UNIX file system (~1975)

[Figure showing the UNIX file system and the inode stucture.]
Boot Sector
The boot sector contains information to be loaded into RAM in order to boot up the OS.
Superblock
This holds the file system's metadata information such as file system type, size, status, and other information about other metadata structures. Problems with the superblock can cause a lot of trouble, which is why OS's like Linux hold multiple redundant copies of this.
Inodes
This system is based on inodes (internal nodes). Each inode is a file descriptor containing metadata which holds the file's size, permissions, owner, links, and timestamps. One can use stat() to find out more on this. In addition, inodes do not contain the file name nor the directory containing it.
Each inode may contain 10 direct block pointers, 1 indirect block pointer, and 1 doubly indirect block pointer.
Direct block pointer
points directly to data blocks
Indirect block pointer
points to a block of direct block pointers (2000 block pointers in a file system with 8 KB blocks and 4 byte block pointers => 16 MiB)
Doubly indirect block pointer
points to a block of indirect block pointers (2000 indirect block pointers which means 32 GiB (2000x2000x8 KB) of data!)
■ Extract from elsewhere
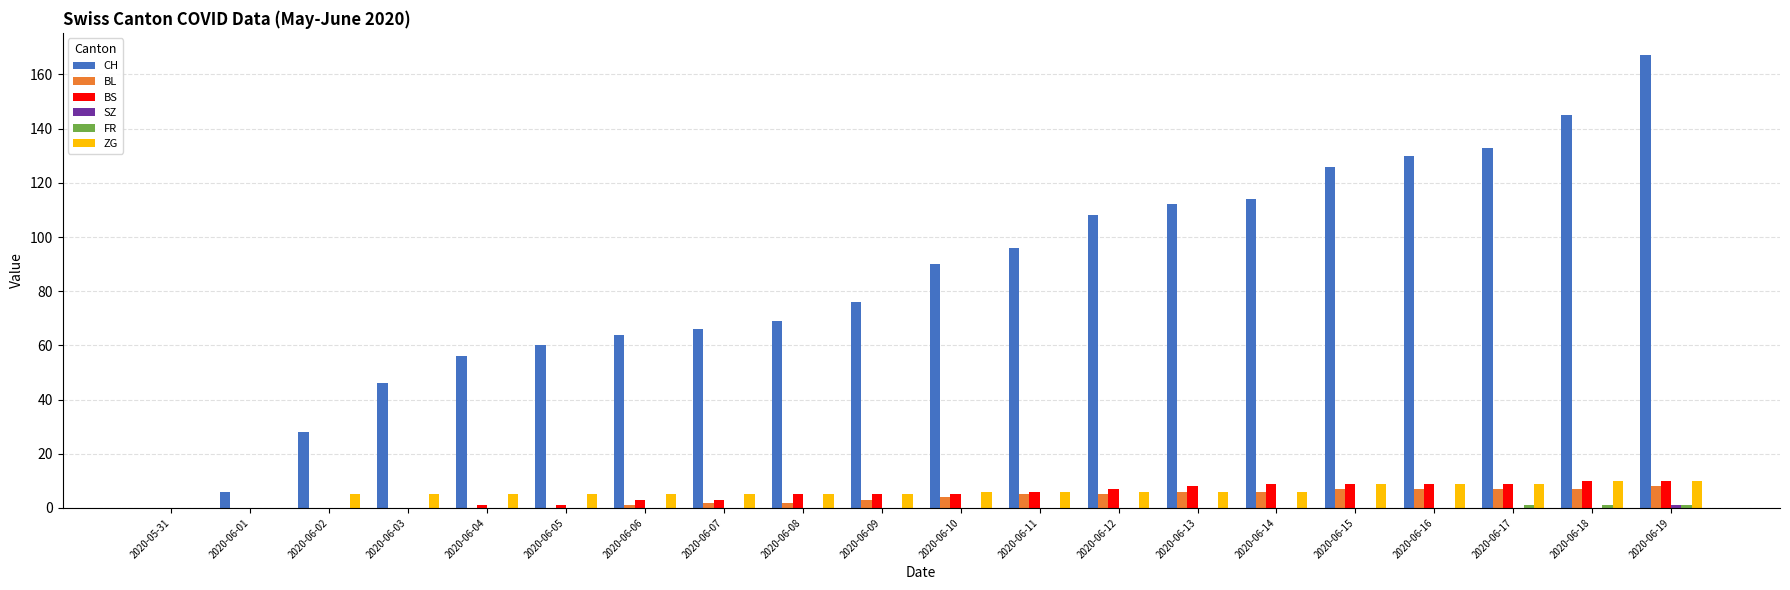

The value of CH at 2020-06-18 is 145. True or false?

True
Using indirect and doubly indirect block pointers, the inode can link to a file's data whose size is a lot larger than the amount it would be able to hold with just direct block pointers.
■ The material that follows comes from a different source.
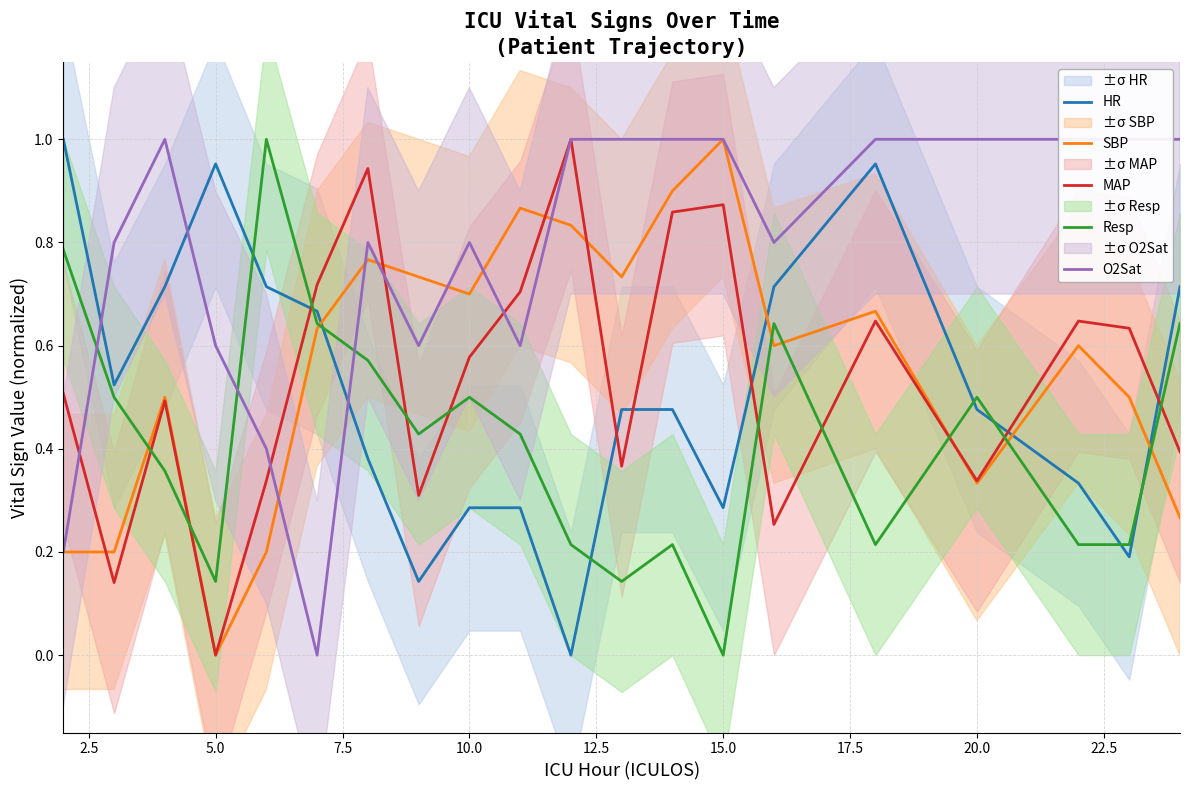

Which series has the largest total across all categories?

O2Sat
Each file is linked to an inode which also keeps count of the number links to the file. This allows for hardlinks using the command: $ ln a b And even if we do: $ rm a file b will still be accessible because the link count will still be greater than 0.
Holes
The major issue with this file system design is the problem of holes. Holes are basically deallocated space and are read as 0.
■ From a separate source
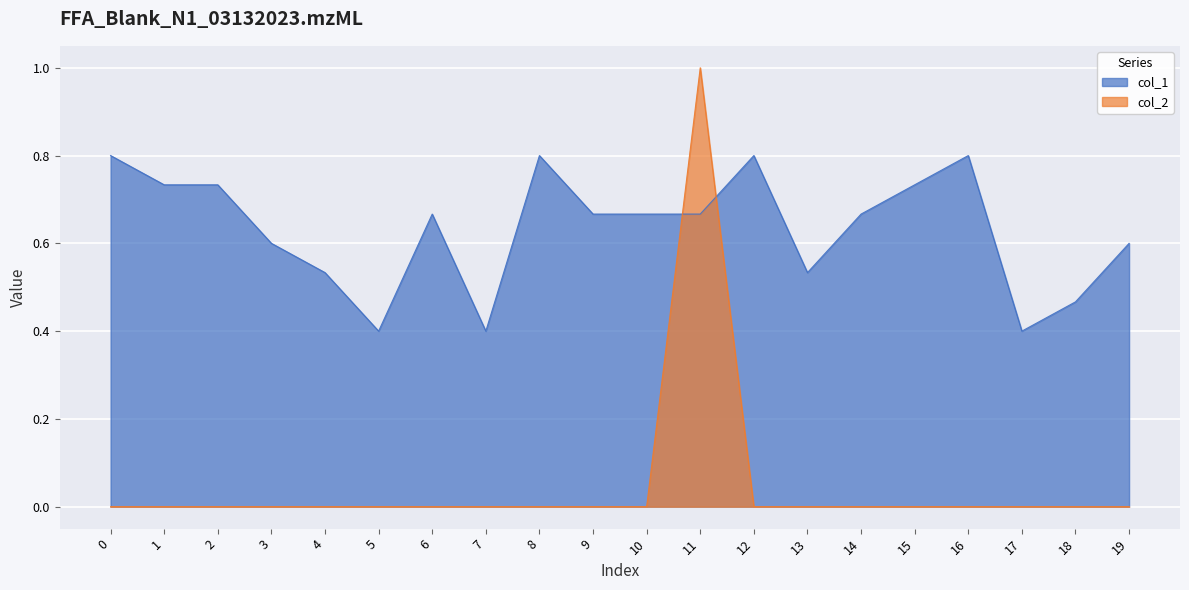

How many interior local peaks does the col_1 series have?

4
To create holes one can use $ dd if=/etc/passwrd of=big seek=10T To see the block size and number of block used, one can then use $ ls -l big The problem with holes will be when the file is being copied such as $ cat big This will result in a extremely large amount of data blocks full of holes being cat'ed.

Berkeley Software Distribution (BSD)

The Berkeley file system is extremely similar to the UNIX file system, but it also adds a block bit map. This allows the file system to know whether a data block is free.

BSD still succumbs to external (similar to FAT) and internal fragmentation.